JAWA TENGAH — Menjadi orang tua bukan sekadar memberi nafkah dan tempat tinggal. Ada peran besar yang menentukan bagaimana seorang anak tumbuh, termasuk tingkat kecerdasannya. Praktisi Parenting dan Founder Sahabat Misykat Indonesia, Machnun Uzni, menyebut keluarga yang kuat perlu menjalankan tiga fungsi utama: pengasuhan, perawatan, dan pengawasan.
Pernyataan ini ia sampaikan dalam siaran Indonesia Cerdas pada Rabu, 12 Agustus 2026. Kira-kira, apa saja makna dari ketiga fungsi tersebut dan bagaimana penerapannya di rumah? Berikut ulasannya untuk para ibu.
Fungsi pertama yang ditekankan Machnun adalah pengasuhan. Ia menjelaskan, pengasuhan berkaitan erat dengan keteladanan orang tua. Anak tidak hanya butuh dinasihati, tetapi juga melihat contoh nyata dari perilaku kita sehari-hari.
Moms, anak adalah peniru ulung. Apa yang kita lakukan akan lebih melekat di ingatannya dibanding apa yang kita ucapkan. Jadi, pastikan sikap dan kebiasaan kita sehari-hari sudah mencerminkan nilai-nilai yang ingin kita tanamkan pada buah hati.
Fungsi kedua adalah perawatan. Ini berkaitan dengan pemenuhan kebutuhan dasar anak, seperti kecukupan finansial, makanan bernutrisi, hingga tempat tinggal yang aman dan layak. Namun, perawatan tidak berhenti di situ saja.

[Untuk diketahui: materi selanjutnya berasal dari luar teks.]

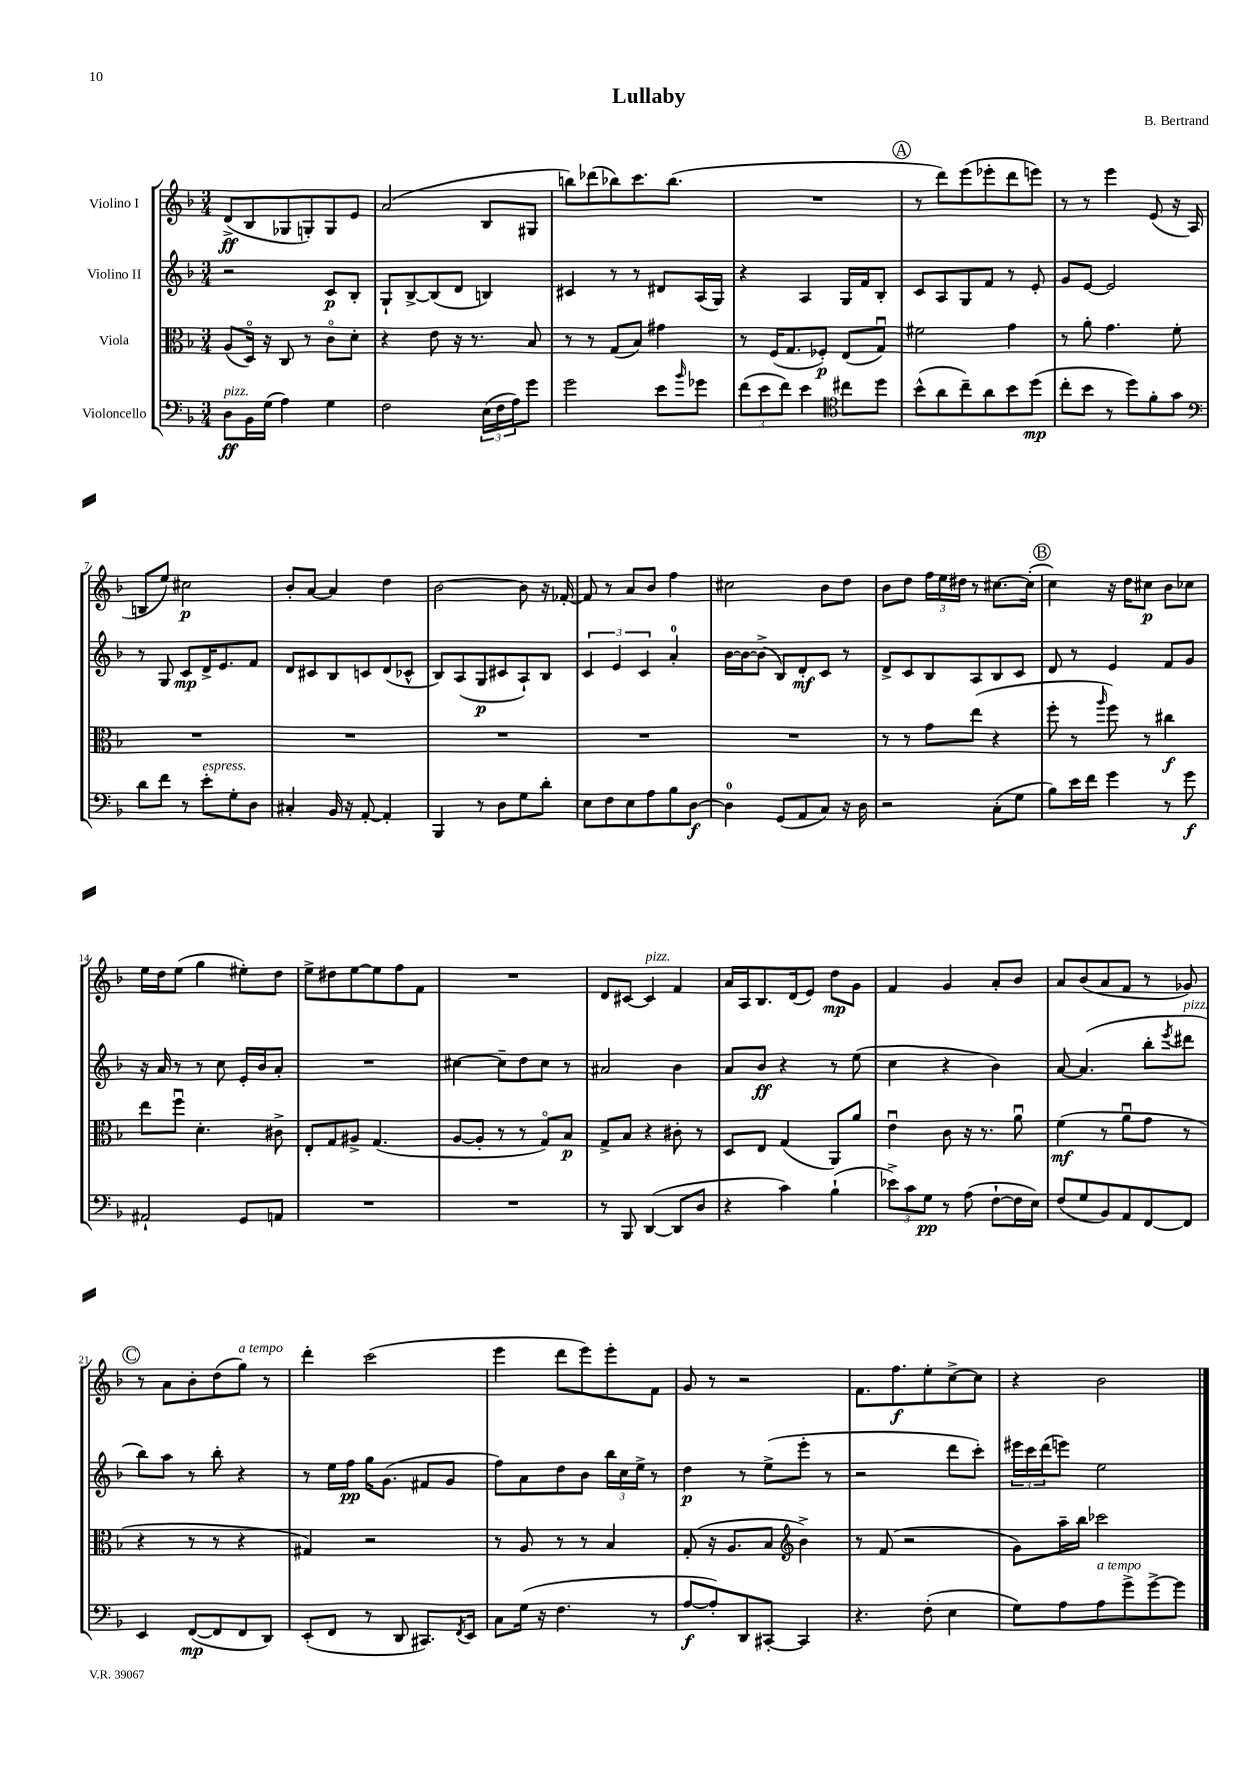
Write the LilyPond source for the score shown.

\header { title = "Lullaby" composer = "B. Bertrand" }
<<
\new StaffGroup <<
\new Staff = "s0" \with { instrumentName = "Violino I" } {
    \clef treble \key f \major \numericTimeSignature \time 3/4
    d'8->\ff( bes8 ges8 g8-.) g8 e'8 |
    a'2( bes8 gis8 |
    b''8) des'''8( bes''8) c'''8. bes''8.( |
    R2. |
    \mark \markup { \circle "A" } r8 d'''8) e'''8( ees'''8-. d'''8 e'''8) |
    r8 r8 e'''4 e'8( r16 a16 |
    b8 e''8) cis''2\p |
    bes'8-. a'8~ a'4 d''4 |
    bes'2~ bes'8 r16 fes'16~-. |
    fes'8 r8 a'8 bes'8 f''4 |
    cis''2 bes'8 d''8 |
    bes'8 d''8 \tuplet 3/2 { f''16 e''16 dis''16 } r8 cis''8.~ cis''16-.( |
    \mark \markup { \circle "B" } c''4) r16 d''16 cis''8\p bes'8 ces''8 |
    e''16 d''16 e''8( g''4 eis''8-.) d''8 |
    e''8-> dis''8 e''8~ e''8 f''8 f'8 |
    R2. |
    d'8 cis'8~ cis'4^\markup { \italic "pizz." } f'4 |
    a'16 a16 bes8. d'16( e'8) d''8\mp g'8 |
    f'4 g'4 a'8-. bes'8 |
    a'8 bes'8( a'8 f'8 r8 ges'8) |
    \mark \markup { \circle "C" } r8 a'8 bes'8-. d''8( g''8^\markup { \italic "a tempo" }) r8 |
    d'''4-. c'''2( |
    e'''4 d'''8 e'''8) e'''8-. f'8 |
    g'8 r8 r2 |
    f'8. f''8.\f e''8-. c''8~-> c''8 |
    r4 bes'2 \bar "|." |
}
\new Staff = "s1" \with { instrumentName = "Violino II" } {
    \clef treble \key f \major \numericTimeSignature \time 3/4
    r2 c'8\p bes8-. |
    g8-! bes8~-> bes8( d'8 b4) |
    cis'4 r8 r8 dis'8 a16( g16) |
    r4 a4 g16 f'16 bes8-. |
    \mark \markup { \circle "A" } c'8 a8 g8 f'8 r8 e'8-. |
    g'8 e'8~ e'2 |
    r8 g8 c'8\mp d'16-> e'8. f'8 |
    d'8 cis'8 bes8 c'8 d'8( ces'8-^ |
    bes8) a8( g8\p cis'8 a8-!) bes8 |
    \tuplet 3/2 { c'4 e'4 c'4 } a'4-0-. |
    bes'16~ bes'16~ bes'8->( bes8) d'8-.\mf c'8 r8 |
    d'8-> c'8 bes8 a8 bes8 c'8 |
    \mark \markup { \circle "B" } d'8 r8 e'4 f'8 g'8 |
    r16 a'16 r8 r8 c''8 e'16-. bes'16 a'8-. |
    R2. |
    cis''4~ cis''8-- d''8 cis''8 r8 |
    ais'2 bes'4 |
    a'8 bes'8\ff r4 r8 e''8( |
    c''4 r4 bes'4) |
    a'8~ a'4.( bes''8-. \acciaccatura { e'''8 } dis'''8^\markup { \italic "pizz." } |
    \mark \markup { \circle "C" } bes''8) a''8 r8 bes''8-. r4 |
    r8 e''16 f''16\pp g''16 g'8.( fis'8 g'8 |
    f''8) a'8 d''8 bes'8 \tuplet 3/2 { bes''16 c''16 e''16-> } r8 |
    d''4\p r8 e''8->( e'''8-. r8 |
    r2 d'''8 c'''8-.) |
    \tuplet 3/2 { eis'''16 c'''16 d'''16( } e'''8) e''2 \bar "|." |
}
\new Staff = "s2" \with { instrumentName = "Viola" } {
    \clef alto \key f \major \numericTimeSignature \time 3/4
    a8( d16\flageolet) r16 c8 r8 c'8\flageolet d'8-. |
    r4 e'8 r16 r8. bes8 |
    r8 r8 g8( bes8) gis'4 |
    r8 f16( g8. fes8-.\p) e8( g8\downbow) |
    \mark \markup { \circle "A" } fis'2 g'4 |
    r8 a'8-. g'4. f'8-. |
    R2. |
    R2. |
    R2. |
    R2. |
    R2. |
    r8 r8 g'8 e''8( r4 |
    \mark \markup { \circle "B" } f''8-. r8 \grace { a''16 } f''8) r8 cis''4\f |
    e''8 f''8\downbow d'4.-. cis'8-> |
    e8-. g8 ais8-> g4.( |
    a8~ a8-. r8 r8 g8\flageolet) bes8\p |
    g8-> bes8 r4 cis'8-. r8 |
    d8 e8 g4( a,8) a'8 |
    e'4\downbow c'8 r16 r8. a'8\downbow |
    f'4\mf( r8 a'8\downbow g'8 r8 |
    \mark \markup { \circle "C" } r4 r8 r8 r4 |
    gis4) r2 |
    r8 a8 r8 r8 bes4 |
    g8-.( r16 a8. bes8 \clef treble bes'4->) |
    r8 f'8( r2 |
    g'8) a''16-- bes''16 ces'''2 \bar "|." |
}
\new Staff = "s3" \with { instrumentName = "Violoncello" } {
    \clef bass \key f \major \numericTimeSignature \time 3/4
    d8\ff^\markup { \italic "pizz." } bes,16 g16( a4) g4 |
    f2 \tuplet 3/2 { e16( f16 a16) } g'8 |
    g'2 e'8 \grace { bes'16 } ges'8 |
    \tuplet 3/2 { f'8( e'8 f'8) } e'4 \clef tenor cis''8 d''8 |
    \mark \markup { \circle "A" } bes'8-^( a'8 c''8--) a'8 bes'8 d''8\mp( |
    c''8-. bes'8 r8 d''8) f'8-. g'8 |
    \clef bass d'8 f'8 r8 e'8-.^\markup { \italic "espress." } g8-. d8 |
    cis4-. bes,16 r16 a,8~-. a,4-. |
    bes,,4 r8 d8 g8 d'8-. |
    e8 f8 e8 a8 bes8 d8~\f |
    d4-0 g,8( a,8 c8) r16 d16 |
    r2 c8-.( g8 |
    \mark \markup { \circle "B" } bes8) e'16 f'16 g'4 r8 g'8\f |
    ais,2-! g,8 a,8 |
    R2. |
    R2. |
    r8 bes,,8 d,4~( d,8 d8 |
    r4 c'4) bes4-!( |
    \tuplet 3/2 { ees'8->) c'8 g8\pp } r8 a8( f8~-! f16 e16) |
    f8( g8 bes,8) a,8 f,8~ f,8 |
    \mark \markup { \circle "C" } e,4 f,8~\mp( f,8 f,8 d,8) |
    e,8-.( f,8 r8 d,8 cis,8.) \acciaccatura { f,8 } e,16 |
    c8 g16( r16 f4. r8 |
    a8~\f a8-.) d,8 cis,8~-. cis,4 |
    r4. f8-.( e4 |
    g8) a8 a8^\markup { \italic "a tempo" } g'8-> g'8~-> g'8 \bar "|." |
}
>>
>>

Menurut Machnun, orang tua juga dituntut memiliki kecerdasan dalam mengelola kebutuhan keluarga. Kecerdasan finansial dan pendidikan orang tua berperan besar di sini. Kemampuan mengatur keuangan rumah tangga misalnya, secara tidak langsung memastikan anak mendapatkan fasilitas tumbuh kembang yang optimal.
"Kemudian fungsi dari peran orang tua yang ketiga adalah pengawasan. Pengawasan ini maknanya adalah bagaimana orang tua kemudian mengarahkan anak-anaknya," kata Machnun. Orang tua adalah pihak yang paling awal mengenali potensi anak.
Peran orang tua ini kemudian diperkuat oleh sekolah dan para pendidik. Mereka memiliki sistem serta pendekatan untuk mengembangkan kemampuan peserta didik secara lebih terstruktur.
Penting untuk dipahami, kecerdasan anak tidak bisa diseragamkan. Dalam dunia pendidikan, kecerdasan dilihat dari tiga aspek: kognitif, afektif, dan psikomotorik.
Karena itu, Moms, jangan jadikan prestasi akademik sebagai satu-satunya ukuran kecerdasan. Setiap anak memiliki kemampuan dan kecepatan belajar yang berbeda. Ada yang unggul di kelas, tapi tidak sedikit pula yang memiliki kemampuan luar biasa di bidang olahraga, seni, atau keterampilan di luar ruangan.
Perbedaan ini bukanlah kekurangan. Justru, itu adalah potensi unik yang perlu kita gali dan dukung. Tugas kita adalah memastikan tiga fondasi di atas berjalan, lalu membiarkan bakatnya berkembang dengan caranya sendiri.